Latest model off the workbench, Reaper's Mashaaf from their first Bones Kickstarter.
A VERY large model, seen here re-based onto a 120mm base with some added alien eggs from Troll Forged Games/
The figure is Bones plastic, and really exemplifies the main beef many people have with Bones.
Mashaaf is only about $30 retail, much cheaper than it would be in metal or resin, which is nice. Comparably sized GW plastics would run at least twice that, maybe more - and the model is a boxed set rather than a blister, which probably added a good $5 to the cost.
But the little side claws (which are part of the main body casting) and the two bigger claw arms (which are separate) are not well served by being made of Bones.
They're disturbingly flexible, much like the weapons on many smaller Bones figs. Admittedly they're almost impossible to damage, but it still feels very wrong.

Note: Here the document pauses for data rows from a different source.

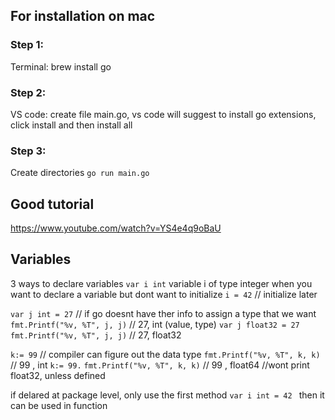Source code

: ## For installation on mac

### Step 1: 
Terminal: brew install go 
### Step 2: 
VS code: create file main.go, vs code will suggest to install go extensions, click install and then install all
### Step 3:
Create directories
`go run main.go`

## Good tutorial
https://www.youtube.com/watch?v=YS4e4q9oBaU

## Variables
3 ways to declare variables
`var i int` variable i of type integer 
when you want to declare a variable but dont want to initialize
`i = 42` // initialize later

`var j int = 27`
// if go doesnt have ther info to assign a type that we want 
`fmt.Printf("%v, %T", j, j)`
// 27, int (value, type)
`var j float32 = 27`
`fmt.Printf("%v, %T", j, j)`
// 27, float32

`k:= 99` // compiler can figure out the data type
`fmt.Printf("%v, %T", k, k)`
// 99 , int
`k:= 99.`
`fmt.Printf("%v, %T", k, k)`
// 99 , float64 //wont print float32, unless defined

if delared at package level, only use the first method
`var i int = 42 `
then it can be used in function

Reaper could have (and I would argue should have) cast the flexible bits either in metal or the harder plastics they've been using on some Bones scenery and terrain pieces. A multi-media kit might have driven the cost up another $5 or even $10, but even at $40 this thing would be a bargain - and making less fancy custom packaging could have pulled the cost back down.
I've seen several people replace the claws with hard plastic Tyranid parts, which indicates I'm not the only one who disliked the bendy Bones plastic.
Still, it's inexpensive enough that I can't say it's an outright bad buy. Just feels like a waste of an opportunity to make a good kit even better by going with a multi-media design. Very typical of Bones-era Reaper decisions, where they regularly sacrifice some quality to keep costs down.
Mashaaf was a first-wave Bones release though, so maybe now that Reaper's had more experience with the stuff maybe we'll see them do multi-media at some point down the road. The material is best for the big chunky parts of any model, not good at all for finer detailing like hair and faces.
It does loom menacingly over your average 28mm trooper, doesn't it?